• **INSTRUCTIONS FOR THE TASK**
Please copy every line of text in the material below word for word, and leave the pictures out of your answer.

•••••

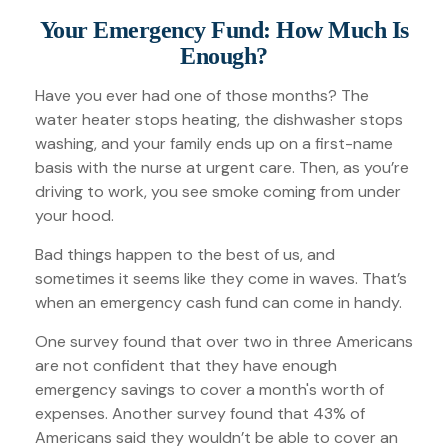
Your Emergency Fund: How Much Is
Enough?
Have you ever had one of those months? The
water heater stops heating, the dishwasher stops
washing, and your family ends up on a first-name
basis with the nurse at urgent care. Then, as you’re
driving to work, you see smoke coming from under
your hood.
Bad things happen to the best of us, and
sometimes it seems like they come in waves. That’s
when an emergency cash fund can come in handy.
One survey found that over two in three Americans
are not confident that they have enough
emergency savings to cover a month's worth of
expenses. Another survey found that 43% of
Americans said they wouldn’t be able to cover an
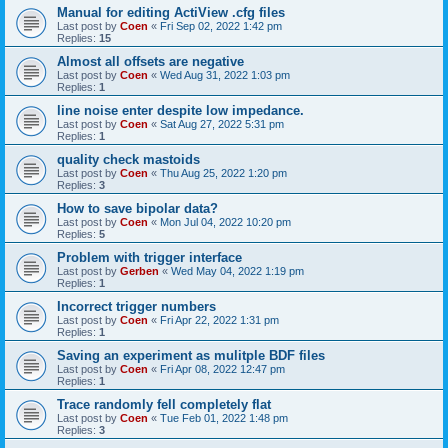
Manual for editing ActiView .cfg files
Last post by
Coen
«
Fri Sep 02, 2022 1:42 pm
Replies:
15
Almost all offsets are negative
Last post by
Coen
«
Wed Aug 31, 2022 1:03 pm
Replies:
1
line noise enter despite low impedance.
Last post by
Coen
«
Sat Aug 27, 2022 5:31 pm
Replies:
1
quality check mastoids
Last post by
Coen
«
Thu Aug 25, 2022 1:20 pm
Replies:
3
How to save bipolar data?
Last post by
Coen
«
Mon Jul 04, 2022 10:20 pm
Replies:
5
Problem with trigger interface
Last post by
Gerben
«
Wed May 04, 2022 1:19 pm
Replies:
1
Incorrect trigger numbers
Last post by
Coen
«
Fri Apr 22, 2022 1:31 pm
Replies:
1
Saving an experiment as mulitple BDF files
Last post by
Coen
«
Fri Apr 08, 2022 12:47 pm
Replies:
1
Trace randomly fell completely flat
Last post by
Coen
«
Tue Feb 01, 2022 1:48 pm
Replies:
3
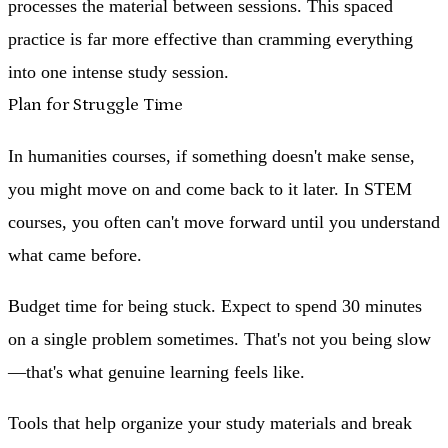
processes the material between sessions. This spaced
practice is far more effective than cramming everything
into one intense study session.
Plan for Struggle Time
In humanities courses, if something doesn't make sense,
you might move on and come back to it later. In STEM
courses, you often can't move forward until you understand
what came before.
Budget time for being stuck. Expect to spend 30 minutes
on a single problem sometimes. That's not you being slow
—that's what genuine learning feels like.
Tools that help organize your study materials and break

•••••

• **TASK OUTPUT**
Your Emergency Fund: How Much Is
Enough?
Have you ever had one of those months? The
water heater stops heating, the dishwasher stops
washing, and your family ends up on a first-name
basis with the nurse at urgent care. Then, as you’re
driving to work, you see smoke coming from under
your hood.
Bad things happen to the best of us, and
sometimes it seems like they come in waves. That’s
when an emergency cash fund can come in handy.
One survey found that over two in three Americans
are not confident that they have enough
emergency savings to cover a month's worth of
expenses. Another survey found that 43% of
Americans said they wouldn’t be able to cover an
Manual for editing ActiView .cfg files
Last post by
Coen
«
Fri Sep 02, 2022 1:42 pm
Replies:
15
Almost all offsets are negative
Last post by
Coen
«
Wed Aug 31, 2022 1:03 pm
Replies:
1
line noise enter despite low impedance.
Last post by
Coen
«
Sat Aug 27, 2022 5:31 pm
Replies:
1
quality check mastoids
Last post by
Coen
«
Thu Aug 25, 2022 1:20 pm
Replies:
3
How to save bipolar data?
Last post by
Coen
«
Mon Jul 04, 2022 10:20 pm
Replies:
5
Problem with trigger interface
Last post by
Gerben
«
Wed May 04, 2022 1:19 pm
Replies:
1
Incorrect trigger numbers
Last post by
Coen
«
Fri Apr 22, 2022 1:31 pm
Replies:
1
Saving an experiment as mulitple BDF files
Last post by
Coen
«
Fri Apr 08, 2022 12:47 pm
Replies:
1
Trace randomly fell completely flat
Last post by
Coen
«
Tue Feb 01, 2022 1:48 pm
Replies:
3
processes the material between sessions. This spaced
practice is far more effective than cramming everything
into one intense study session.
Plan for Struggle Time
In humanities courses, if something doesn't make sense,
you might move on and come back to it later. In STEM
courses, you often can't move forward until you understand
what came before.
Budget time for being stuck. Expect to spend 30 minutes
on a single problem sometimes. That's not you being slow
—that's what genuine learning feels like.
Tools that help organize your study materials and break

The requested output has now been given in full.